SUPPLIED PASSAGE –
######

Gibson Bardsley (born July 23, 1989) is an American soccer player.

Career

Youth and College
Bardsley was born in San Clemente, California and attended Mount Si High School, and played four years of college soccer at Western Washington University. Gibson "Giblits" Bardsley was named a first-team GNAC all-star as a sophomore in 2008, and was named to the Daktronics All-American first team and the Daktronics first team, was an NSCAA West Region All-Star, the Great Northwest Athletic Conference Player of the Year and a unanimous first-team all-league selection as senior in 2010. He finished his college career with 41 goals for the Vikings, tied for first in school history.

During his college years Bardsley also played for the Abbotsford Mariners and Washington Crossfire in the USL Premier Development League.

Professional
Bardsley turned professional in 2011 when he signed for USL Professional Division side Charlotte Eagles. He made his professional debut on April 29, in a game against Charleston Battery.

Bardsley moved to USL Professional Division club Dayton Dutch Lions in April 2012. He joined Orange County Blues FC for 2014. Bardsley played for Tulsa Roughneck FC in 2015 before being transferred to Pembroke Athleta FC of the Malta Premier Division. He signed with Arizona United SC on March 19, 2016.

######

BRIEF – Return, word for word, the part of the Gibson Bardsley biography that opens with the words containing "Bardsley moved to" and closes with "March 19, 2016.".

######

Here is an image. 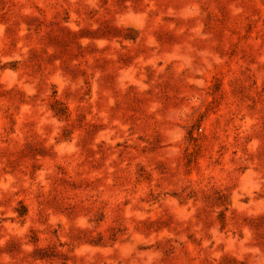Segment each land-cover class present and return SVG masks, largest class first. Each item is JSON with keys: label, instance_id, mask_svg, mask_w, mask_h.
Returning a JSON list of instances; mask_svg holds the SVG:
<instances>
[{"label": "rangeland", "instance_id": "rangeland-1", "mask_svg": "<svg viewBox=\"0 0 264 264\" xmlns=\"http://www.w3.org/2000/svg\"><path fill=\"white\" fill-rule=\"evenodd\" d=\"M0 264H264V0H0Z\"/></svg>", "mask_w": 264, "mask_h": 264}]
</instances>
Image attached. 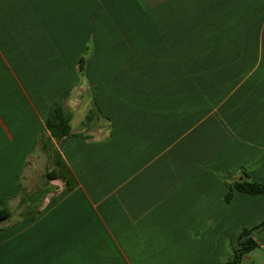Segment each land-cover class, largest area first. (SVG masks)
Here are the masks:
<instances>
[{
    "label": "crops",
    "instance_id": "crops-1",
    "mask_svg": "<svg viewBox=\"0 0 264 264\" xmlns=\"http://www.w3.org/2000/svg\"><path fill=\"white\" fill-rule=\"evenodd\" d=\"M66 92L85 136L55 144L71 190L46 178L55 160L35 142ZM33 162L49 182L32 194L49 193L37 220L0 224V264H229L238 231L264 221V197L226 203L224 179L264 184V0H0V200L13 210ZM256 241L241 264H264V230Z\"/></svg>",
    "mask_w": 264,
    "mask_h": 264
},
{
    "label": "trees",
    "instance_id": "trees-1",
    "mask_svg": "<svg viewBox=\"0 0 264 264\" xmlns=\"http://www.w3.org/2000/svg\"><path fill=\"white\" fill-rule=\"evenodd\" d=\"M82 66L80 71H82ZM70 96V92L64 93L52 106L45 124V131L49 136L43 138V148L45 152L55 160V167L48 170L46 178L49 180L60 181L64 184V189L71 190L73 187L71 175L68 168L59 154L58 147H62L64 142L74 137H85L82 134H75L72 132L71 122L72 114L66 106V101ZM85 117L84 127L90 129L92 125L98 124L100 121V111L97 104L94 102ZM58 147H56V145ZM242 181L233 179L232 175H225L226 195L225 202L230 203L233 199L235 192H241L252 196L264 197V184L252 181L245 172H241ZM49 193L48 190L42 191L38 196L43 195V199ZM34 196V197H35ZM29 197V196H28ZM24 198L20 203V207L26 205L23 209H19L18 217L24 221H33L36 216L31 214L32 205L30 199ZM42 199V201H43ZM41 201V202H42ZM16 213L9 206V201L6 199L0 200V224L10 221ZM264 230V221L254 228H242L238 231L237 249L233 251V259L229 264H241L246 256L259 248L260 245L256 241V235Z\"/></svg>",
    "mask_w": 264,
    "mask_h": 264
},
{
    "label": "rangeland",
    "instance_id": "rangeland-1",
    "mask_svg": "<svg viewBox=\"0 0 264 264\" xmlns=\"http://www.w3.org/2000/svg\"><path fill=\"white\" fill-rule=\"evenodd\" d=\"M81 93L80 92H77V94L75 95V98L74 100L72 101L71 103V106L73 107V109H81V103H82V100H81ZM82 111H84V109H81ZM35 131H30V134L28 135L29 138H33L35 136ZM38 137H36V141H38L39 139H42L44 138V133H41L39 132L38 133ZM37 135V134H36ZM51 163V162H50ZM51 164L48 165V167H52ZM31 170H33V172H31V176H32V182L31 183H34L33 187H31V189H27L26 192H28L30 194V196L28 197V200L30 199V202H31V205H32V208L31 209L32 213L34 216H36L35 220H37L40 216H41V201L43 199V195L41 196H38V195H33L32 193L42 189L45 185L48 184V180L46 178H44V173H43V169L41 170V163L39 165H36L34 162L32 163L31 165ZM41 173L43 175H41ZM26 174H24L25 176ZM42 176V177H41ZM53 189H58V187H55L53 186ZM35 196V197H34ZM15 214L13 220L16 221V218L18 217V211L19 209H15L13 210Z\"/></svg>",
    "mask_w": 264,
    "mask_h": 264
}]
</instances>
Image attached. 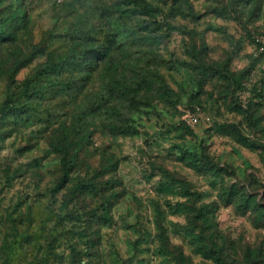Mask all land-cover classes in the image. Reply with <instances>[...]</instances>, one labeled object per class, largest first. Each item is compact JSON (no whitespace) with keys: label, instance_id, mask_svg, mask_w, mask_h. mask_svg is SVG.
Wrapping results in <instances>:
<instances>
[{"label":"rangeland","instance_id":"1","mask_svg":"<svg viewBox=\"0 0 264 264\" xmlns=\"http://www.w3.org/2000/svg\"><path fill=\"white\" fill-rule=\"evenodd\" d=\"M0 264H264V0H0Z\"/></svg>","mask_w":264,"mask_h":264},{"label":"built area","instance_id":"2","mask_svg":"<svg viewBox=\"0 0 264 264\" xmlns=\"http://www.w3.org/2000/svg\"><path fill=\"white\" fill-rule=\"evenodd\" d=\"M189 121H190V122H193V123H196V122L199 121V117H198L196 114H191V115L189 116Z\"/></svg>","mask_w":264,"mask_h":264},{"label":"trees","instance_id":"3","mask_svg":"<svg viewBox=\"0 0 264 264\" xmlns=\"http://www.w3.org/2000/svg\"><path fill=\"white\" fill-rule=\"evenodd\" d=\"M186 129H187L188 131H190L188 127H186Z\"/></svg>","mask_w":264,"mask_h":264}]
</instances>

######

REPLY TO THE EXERCISE –
Bardsley moved to USL Professional Division club Dayton Dutch Lions in April 2012. He joined Orange County Blues FC for 2014. Bardsley played for Tulsa Roughneck FC in 2015 before being transferred to Pembroke Athleta FC of the Malta Premier Division. He signed with Arizona United SC on March 19, 2016.